• WHAT THE EXERCISE ASKS: Transcribe every row below character for character, omitting the pictures.

• INPUT MATERIAL:
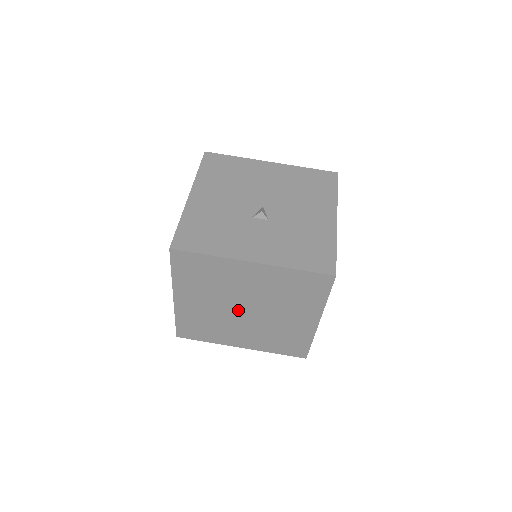
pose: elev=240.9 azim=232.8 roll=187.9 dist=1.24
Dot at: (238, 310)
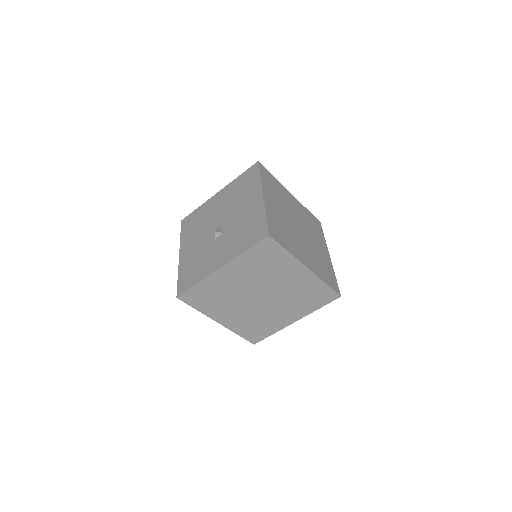
Dot at: (257, 301)
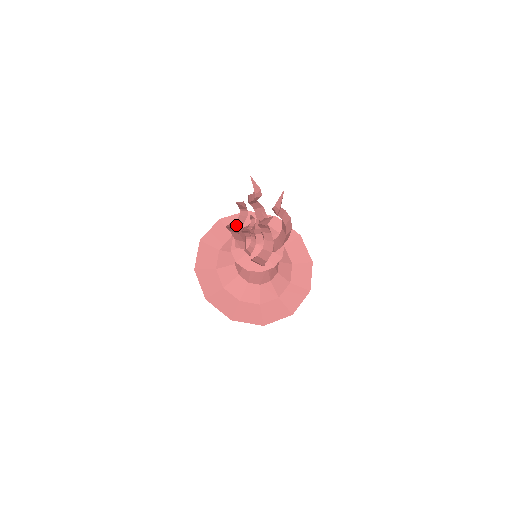
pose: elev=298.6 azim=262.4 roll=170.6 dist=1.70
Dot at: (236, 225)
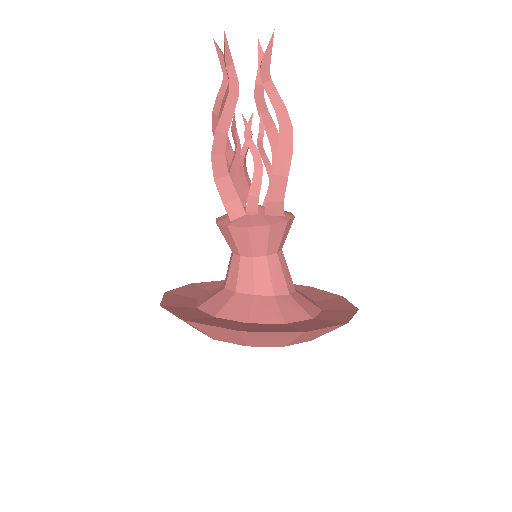
Dot at: (230, 108)
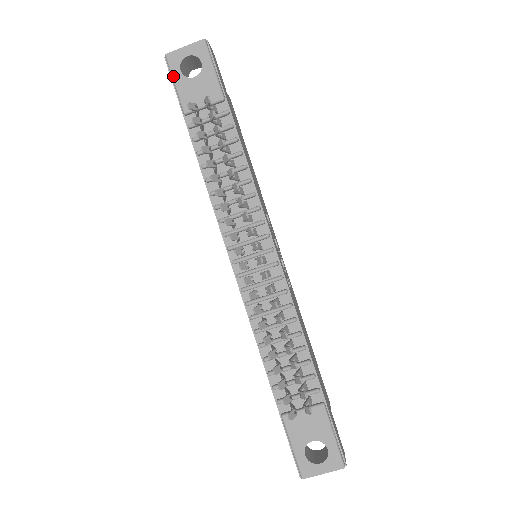
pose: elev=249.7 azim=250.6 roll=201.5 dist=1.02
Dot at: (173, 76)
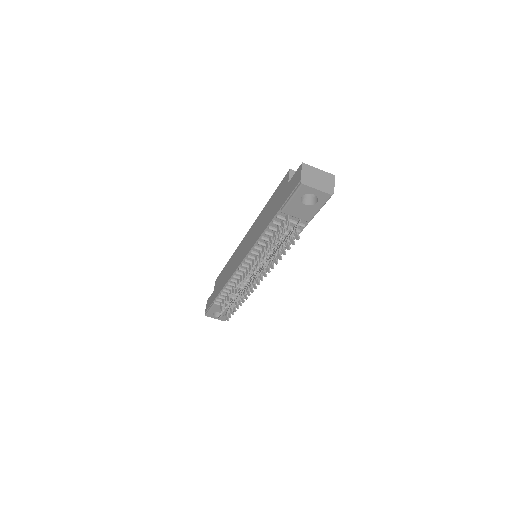
Dot at: (294, 195)
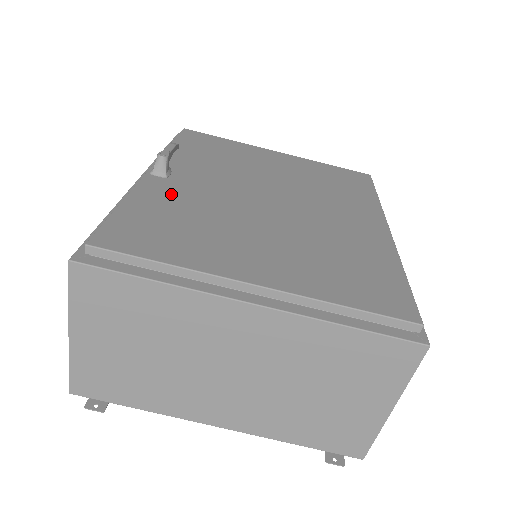
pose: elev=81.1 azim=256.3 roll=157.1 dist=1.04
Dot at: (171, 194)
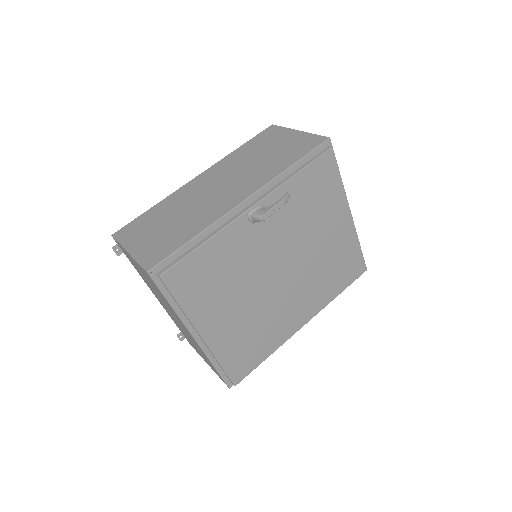
Dot at: (237, 245)
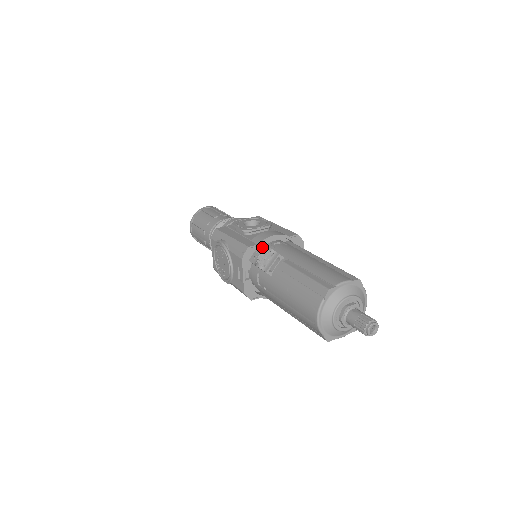
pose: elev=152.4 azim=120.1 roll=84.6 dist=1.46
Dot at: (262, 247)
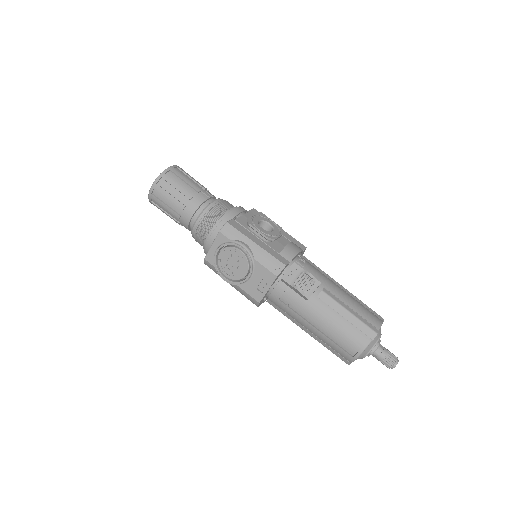
Dot at: (297, 268)
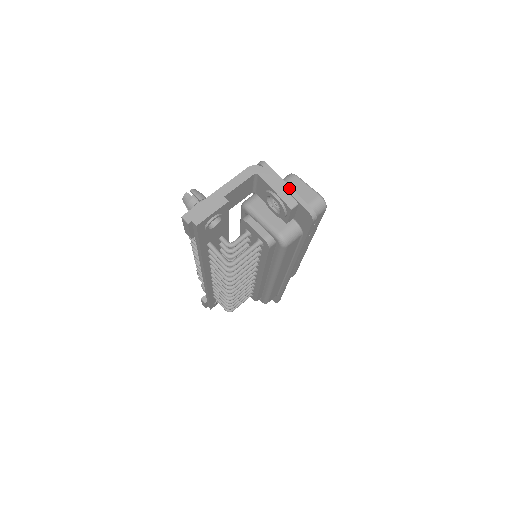
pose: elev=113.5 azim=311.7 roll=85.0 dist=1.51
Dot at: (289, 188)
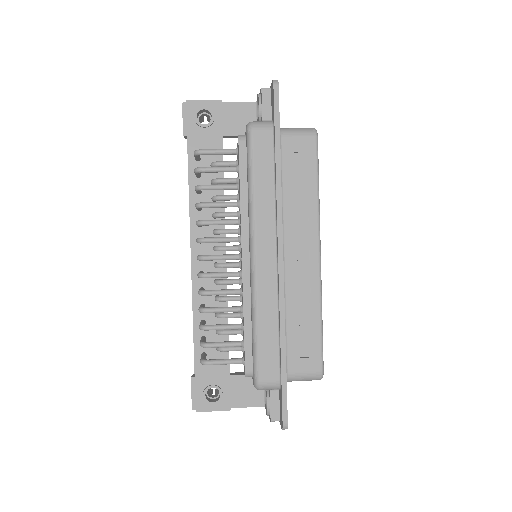
Dot at: occluded
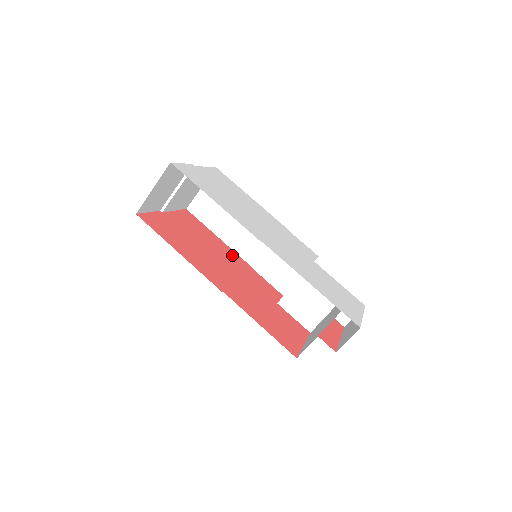
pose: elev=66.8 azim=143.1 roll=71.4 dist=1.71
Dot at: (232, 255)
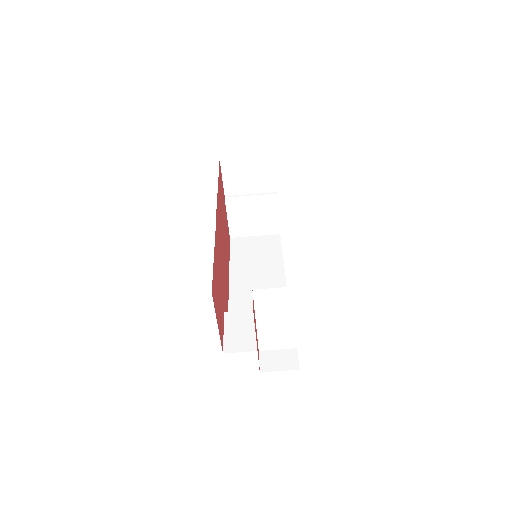
Dot at: occluded
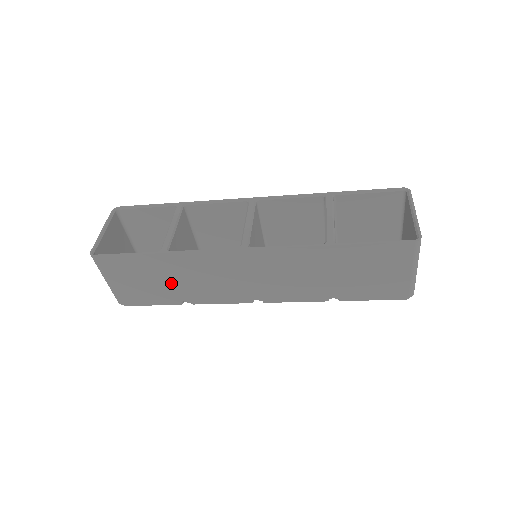
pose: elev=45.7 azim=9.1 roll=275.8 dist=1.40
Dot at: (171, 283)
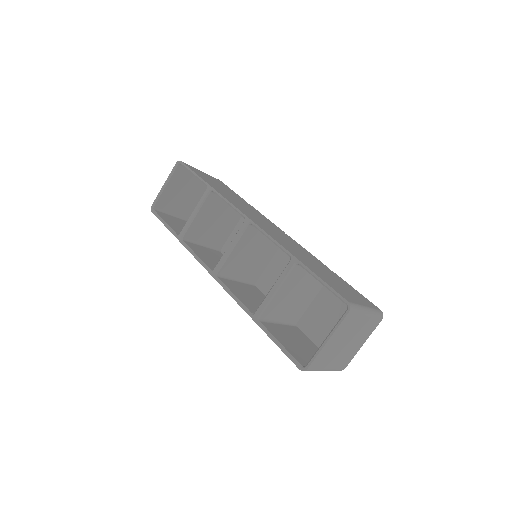
Dot at: occluded
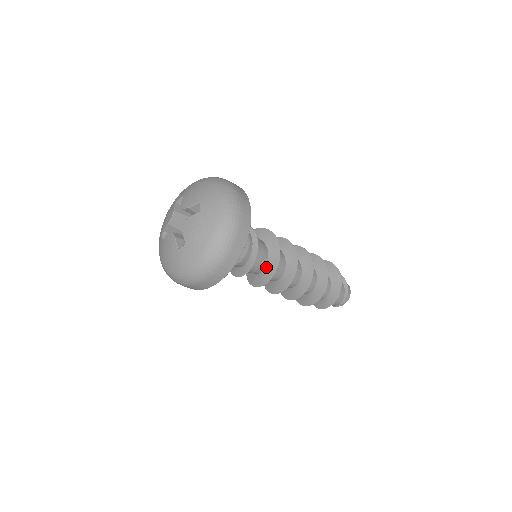
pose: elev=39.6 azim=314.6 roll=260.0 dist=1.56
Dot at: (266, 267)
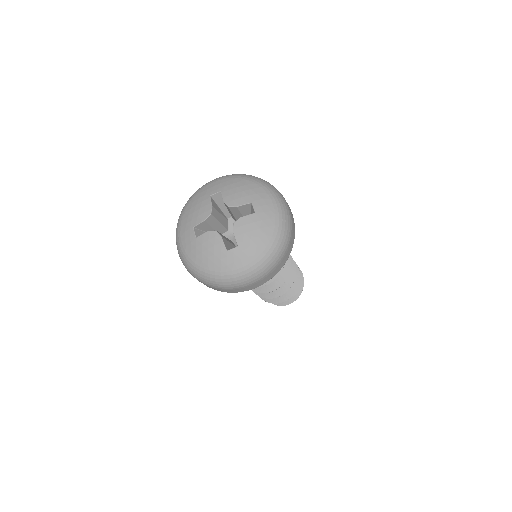
Dot at: occluded
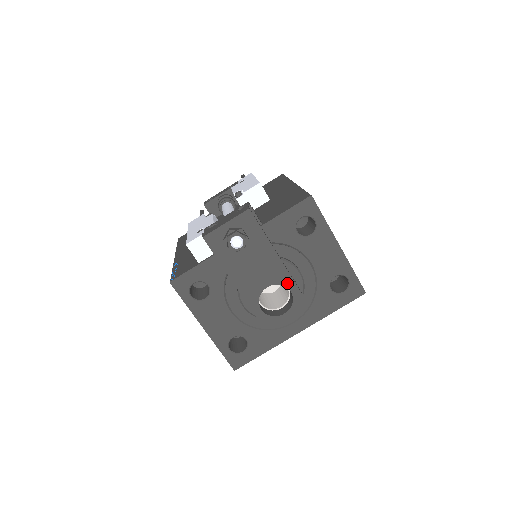
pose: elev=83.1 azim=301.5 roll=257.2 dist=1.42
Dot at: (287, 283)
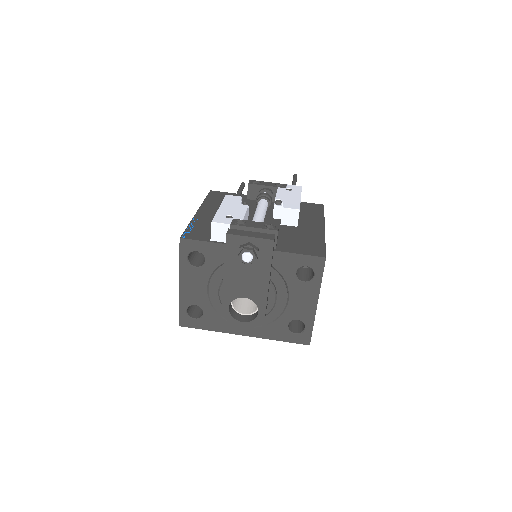
Dot at: (260, 305)
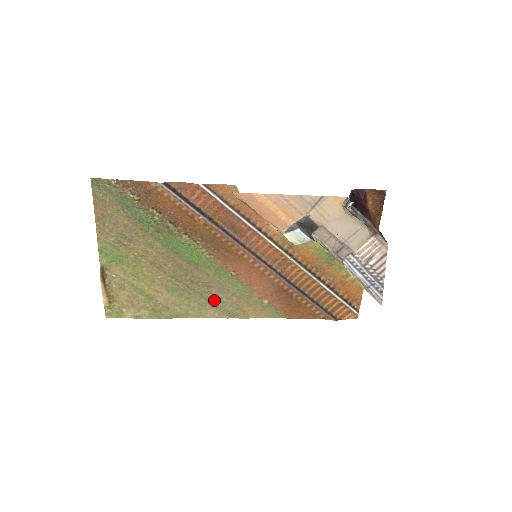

• SOLUTION:
pose: elev=240.9 azim=232.8 roll=187.9 dist=1.24
Dot at: (238, 310)
Dot at: (257, 301)
pose: elev=298.6 azim=262.4 roll=170.6 dist=1.70
Dot at: (236, 225)
Dot at: (230, 108)
pose: elev=249.7 azim=250.6 roll=201.5 dist=1.02
Dot at: (173, 76)
Dot at: (294, 195)
pose: elev=81.1 azim=256.3 roll=157.1 dist=1.04
Dot at: (171, 194)
Dot at: (237, 245)
pose: elev=152.4 azim=120.1 roll=84.6 dist=1.46
Dot at: (262, 247)
Dot at: (297, 268)
pose: elev=113.5 azim=311.7 roll=85.0 dist=1.51
Dot at: (289, 188)
Dot at: occluded
pose: elev=66.8 azim=143.1 roll=71.4 dist=1.71
Dot at: (232, 255)
Dot at: occluded
pose: elev=45.7 azim=9.1 roll=275.8 dist=1.40
Dot at: (171, 283)
Dot at: occluded
pose: elev=39.6 azim=314.6 roll=260.0 dist=1.56
Dot at: (266, 267)
Dot at: occluded
pose: elev=83.1 azim=301.5 roll=257.2 dist=1.42
Dot at: (287, 283)
Dot at: (260, 305)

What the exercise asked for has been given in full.